Il mito è indiscutibilmente una creazione dell’uomo, ma anche un’esigenza primaria e ancestrale. L’invenzione degli dei, la spiegazione del sovrannaturale, il tentativo di trovare un perché a ciò che è misterioso e ignoto, il bisogno di creare un passato al di sopra delle conoscenze e della stessa cultura, concorrono alla creazione del mito.
La mitologia non è soltanto appannaggio dei popoli classici, tantomemo dei grandi filosofi ma è quanto di più radicato esiste nella cultura popolare; gli stessi classici, i greci e i latini, come ancora più indietro nel tempo l’uomo agli albori della civiltà, costruiscono le proprie mitologie come una sorta di ponte fra la realtà del quotidiano ed il più complesso e intangibile mondo delle idee, del soprannaturale e dell’anima.
Ognuno di noi ha i propri miti; costruiamo una mitologia personale spesso gelosamente custodita per farvi continuamente riferimento: sono i nostri idoli, i nostri modelli, il nostro universo popolato da esseri immaginari ma possibili che ci aiutano o contro cui combattiamo. Anche i nemici possono appartenere alla nostra personale mitologia.
La mitologia personale come la filosofia, l’arte del vivere e la scienza delle soluzioni immaginarie, prescinde dalla cultura. Anzi, spesso la cultura costituisce una barriera che spinge la razionalità a dominarci nelle scelte e nelle modalità con cui ci rapportiamo con gli altri esseri umani, fingendo di non credere agli esseri immaginari.

■ **Sezione dati**
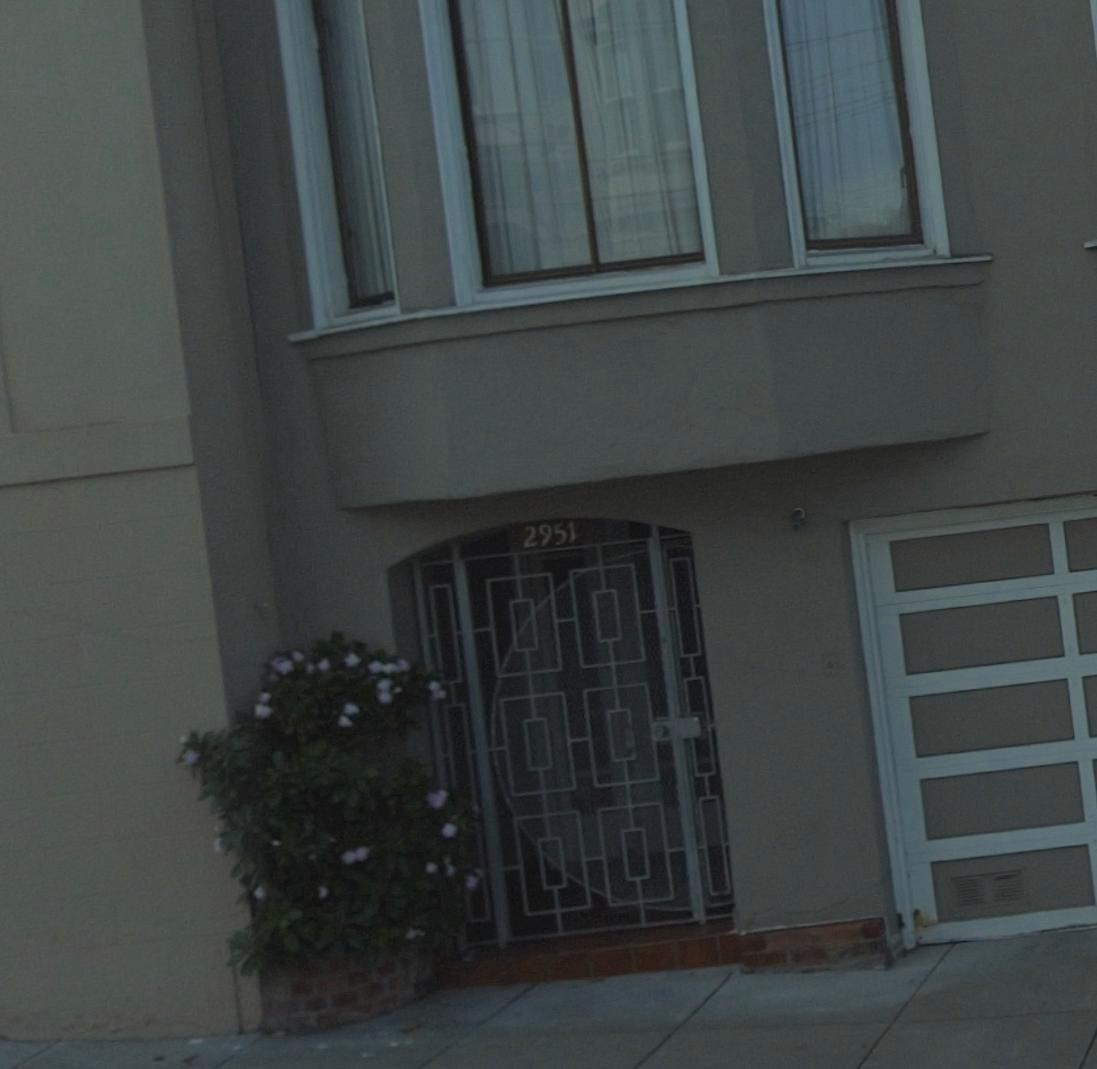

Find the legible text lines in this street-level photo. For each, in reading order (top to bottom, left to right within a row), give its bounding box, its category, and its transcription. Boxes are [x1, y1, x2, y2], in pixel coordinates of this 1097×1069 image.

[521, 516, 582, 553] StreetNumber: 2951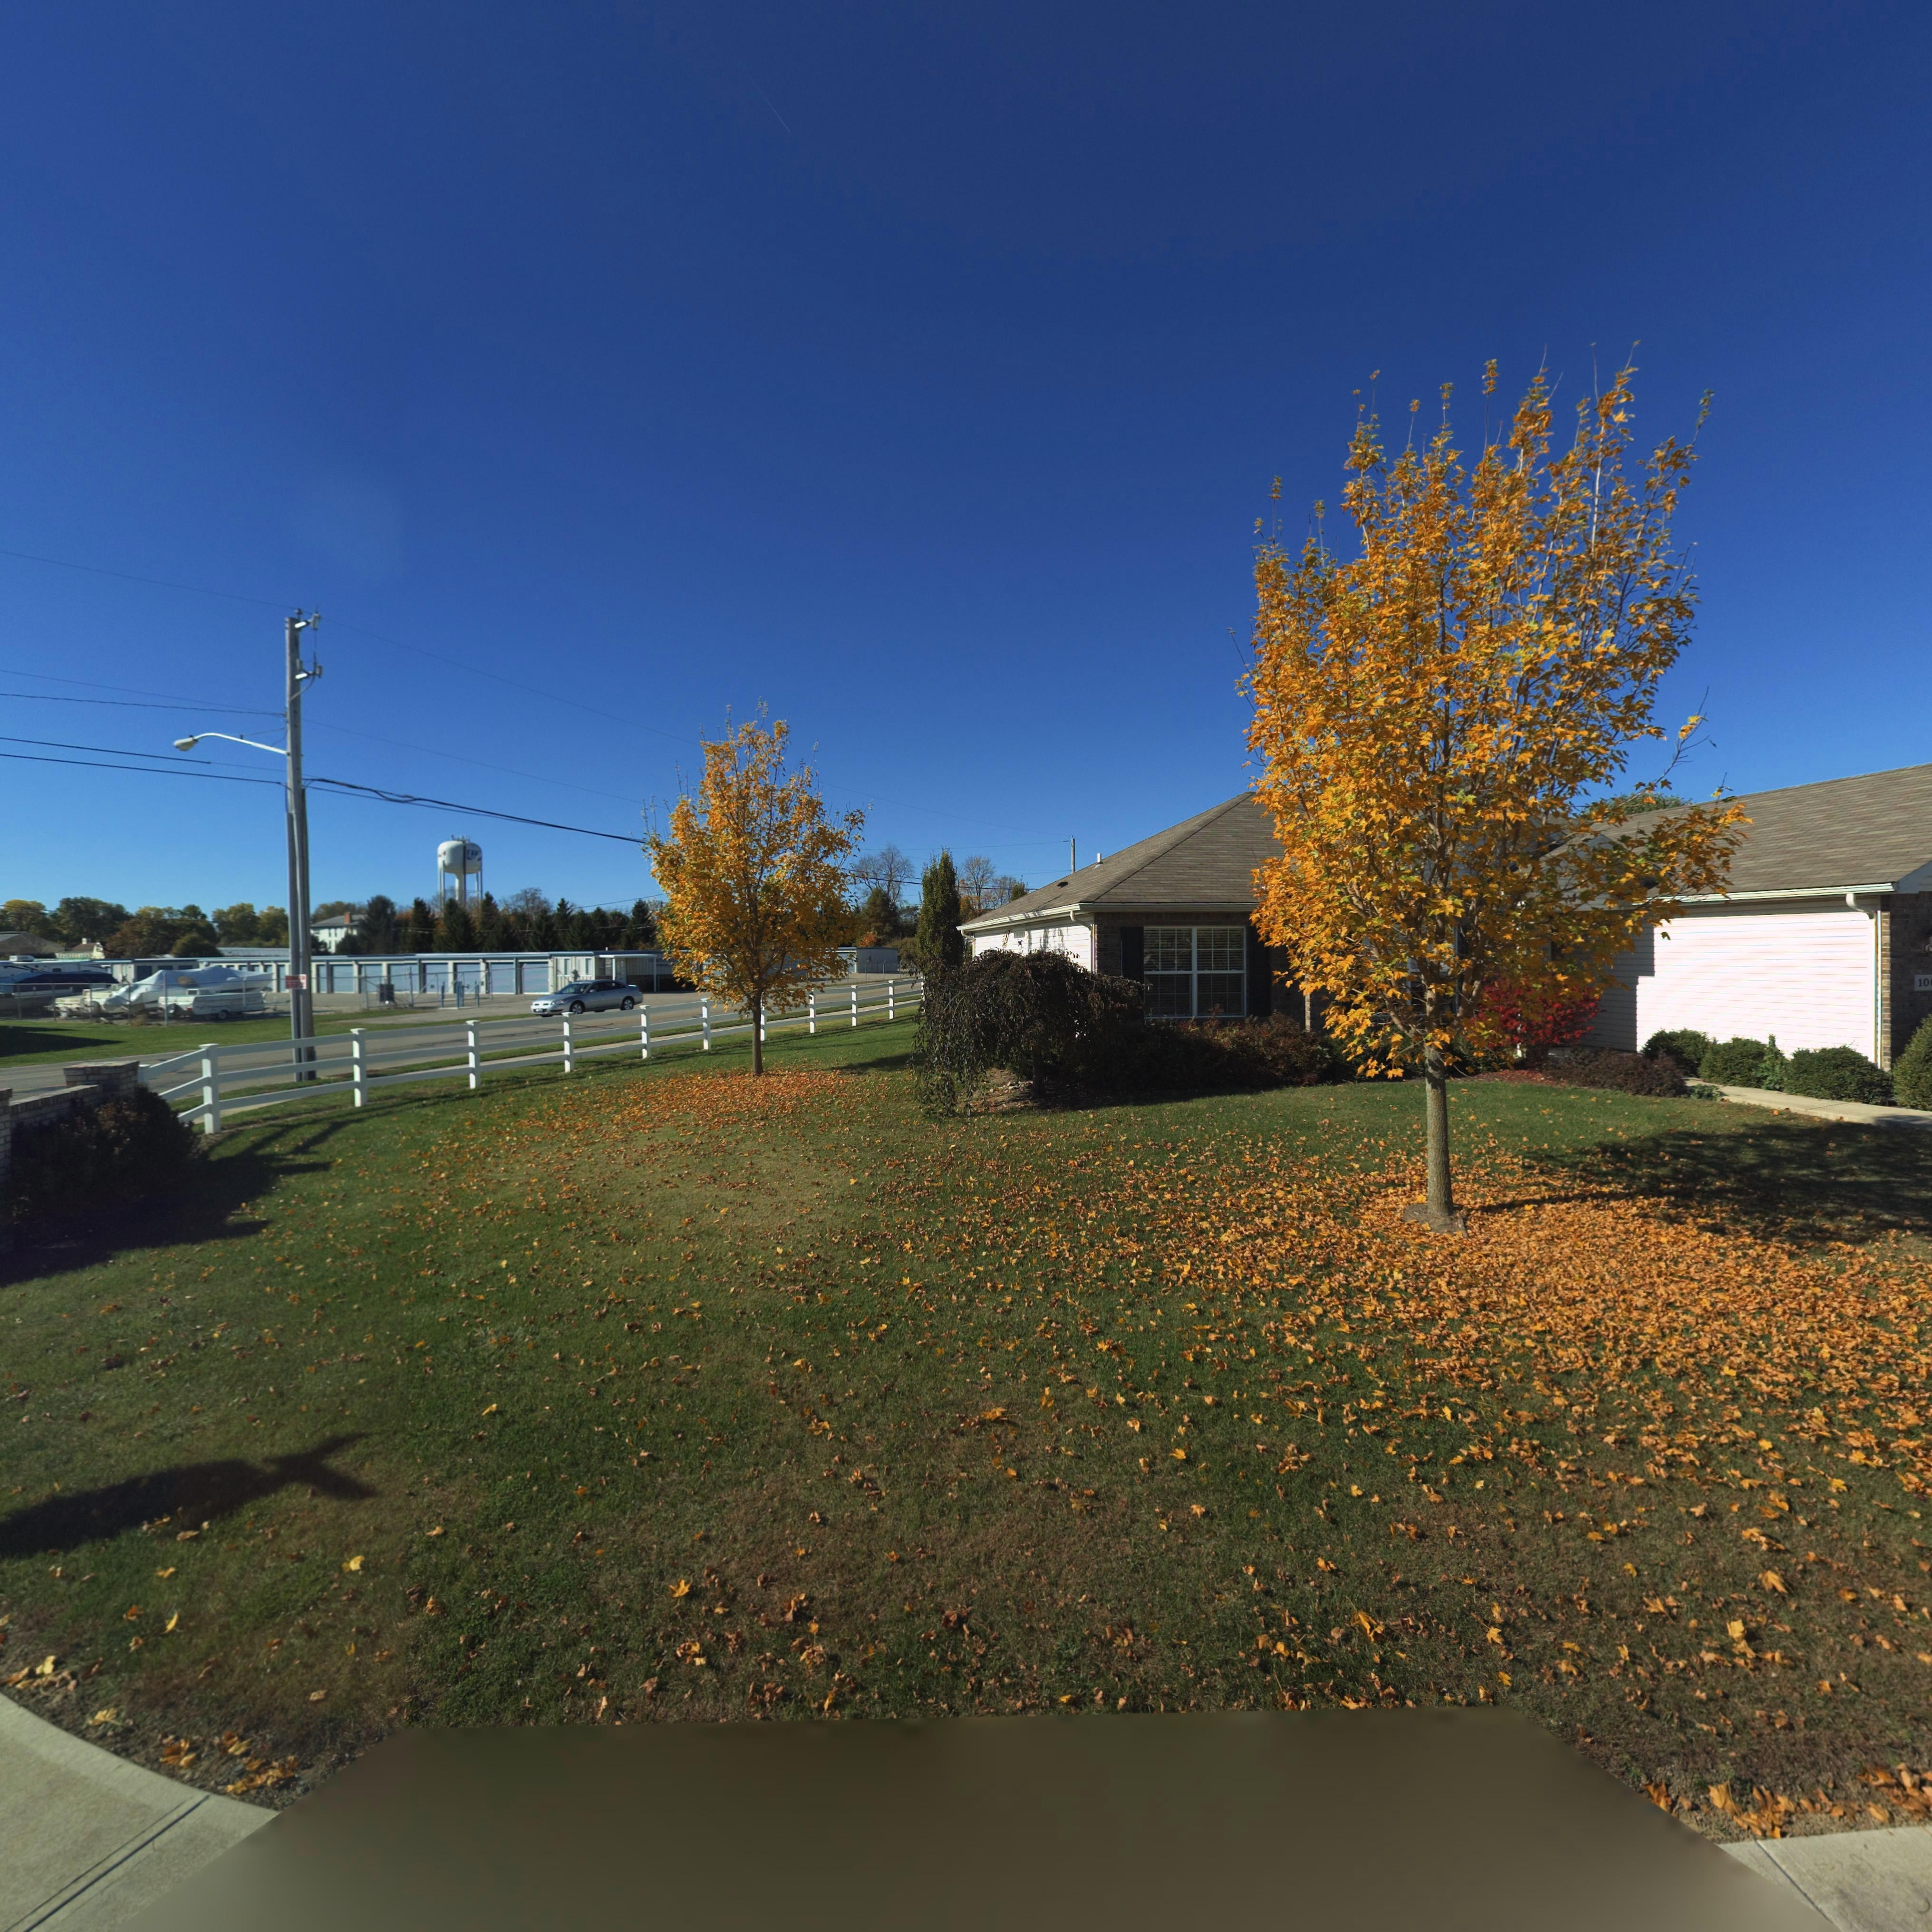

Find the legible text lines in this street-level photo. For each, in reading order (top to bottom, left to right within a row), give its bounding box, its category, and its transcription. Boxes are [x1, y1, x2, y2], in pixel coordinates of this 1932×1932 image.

■ **Compito breve**
Secondo il testo sul mito, oltre ai nostri idoli e modelli, chi può far parte della nostra mitologia personale?

■ **Risposta scritta**
Anche i nemici possono appartenere alla nostra mitologia personale.